WHAT TO DO: Having found the line that holds "Summarize the content", give that line and all lines after it again, word for word, through the end of the data below.

[Collected data entries]

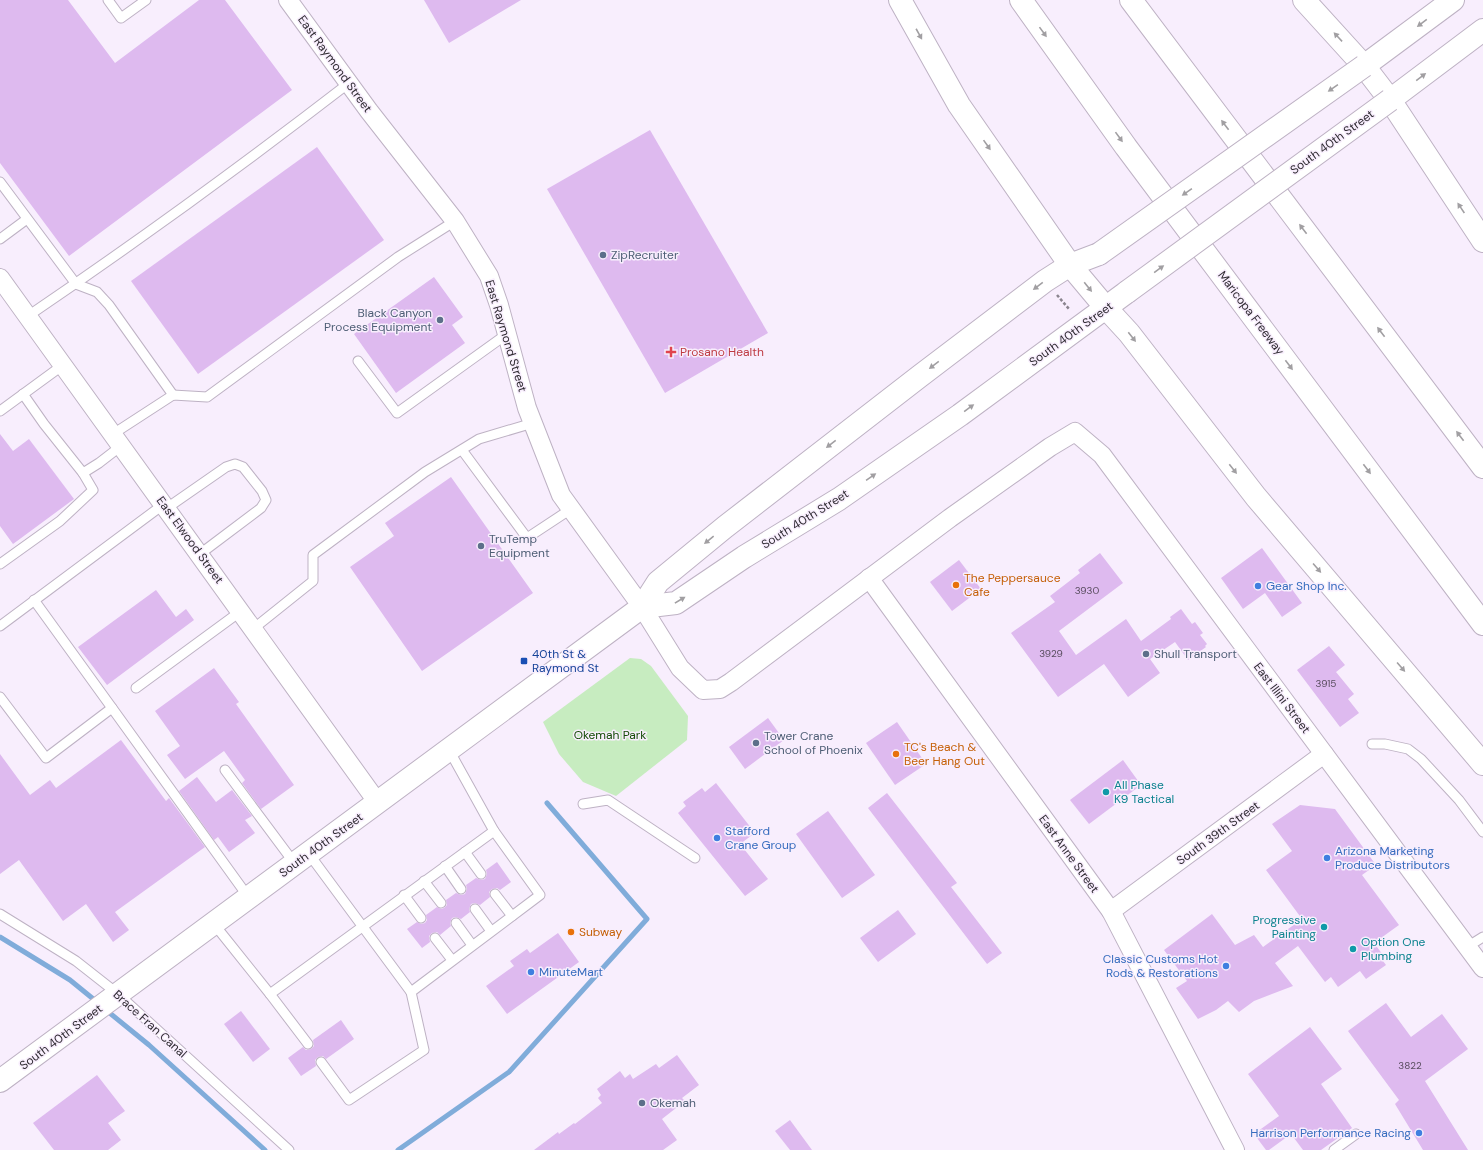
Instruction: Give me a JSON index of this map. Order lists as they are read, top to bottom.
{
  "streets": {
    "main road": ["South 40th Street", "Maricopa Freeway"],
    "street": [
      "East Raymond Street",
      "East Elwood Street",
      "East Illini Street",
      "South 39th Street",
      "East Anne Street"
    ],
    "lane": ["Brace Fran Canal"]
  },
  "crossings": [
    ["East Raymond Street", "South 40th Street"],
    ["South 40th Street", "East Elwood Street"],
    ["South 40th Street", "Brace Fran Canal"],
    ["East Illini Street", "South 39th Street"],
    ["East Illini Street", "East Anne Street"],
    ["South 39th Street", "East Anne Street"]
  ],
  "parks": ["Okemah Park"],
  "places": {
    "other": [
      "ZipRecruiter",
      "Black Canyon Process Equipment",
      "TruTemp Equipment",
      "The Peppersauce Cafe",
      "Gear Shop Inc.",
      "Shull Transport",
      "Tower Crane School of Phoenix",
      "TC's Beach & Beer Hang Out",
      "All Phase K9 Tactical",
      "Stafford Crane Group",
      "Arizona Marketing Produce Distributors",
      "Progressive Painting",
      "Subway",
      "Option One Plumbing",
      "Classic Customs Hot Rods & Restorations",
      "MinuteMart",
      "Okemah",
      "Harrison Performance Racing"
    ],
    "health": ["Prosano Health"],
    "transit": ["40th St & Raymond St"]
  },
  "house_numbers": [
    "3930",
    "3929",
    "3915",
    "3822"
  ]
}
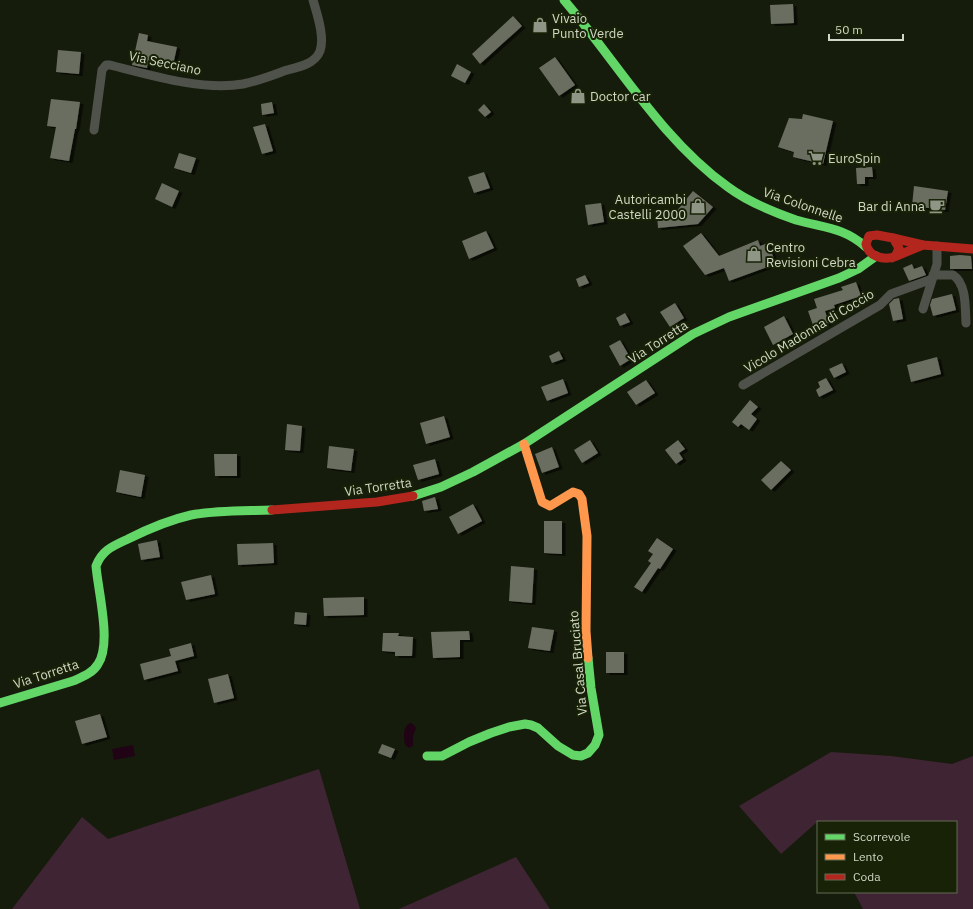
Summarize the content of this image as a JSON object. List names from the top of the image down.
{
  "streets": {
    "street": [
      "Via Secciano",
      "Via Colonnelle",
      "Vicolo Madonna di Coccio",
      "Via Torretta",
      "Via Casal Bruciato"
    ]
  },
  "crossings": [
    ["Via Colonnelle", "Via Torretta"],
    ["Via Torretta", "Via Casal Bruciato"]
  ],
  "places": {
    "shop": [
      "Vivaio Punto Verde",
      "Doctor car",
      "Autoricambi Castelli 2000",
      "Centro Revisioni Cebra"
    ],
    "supermarket": ["EuroSpin"],
    "cafe": ["Bar di Anna"]
  },
  "legend": ["Scorrevole", "Lento", "Coda"],
  "scale_bar": "50 m"
}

SOLUTION FOR THIS PROBLEM:
Summarize the content of this image as a JSON object. List names from the top of the image down.
{
  "streets": {
    "street": [
      "Via Secciano",
      "Via Colonnelle",
      "Vicolo Madonna di Coccio",
      "Via Torretta",
      "Via Casal Bruciato"
    ]
  },
  "crossings": [
    ["Via Colonnelle", "Via Torretta"],
    ["Via Torretta", "Via Casal Bruciato"]
  ],
  "places": {
    "shop": [
      "Vivaio Punto Verde",
      "Doctor car",
      "Autoricambi Castelli 2000",
      "Centro Revisioni Cebra"
    ],
    "supermarket": ["EuroSpin"],
    "cafe": ["Bar di Anna"]
  },
  "legend": ["Scorrevole", "Lento", "Coda"],
  "scale_bar": "50 m"
}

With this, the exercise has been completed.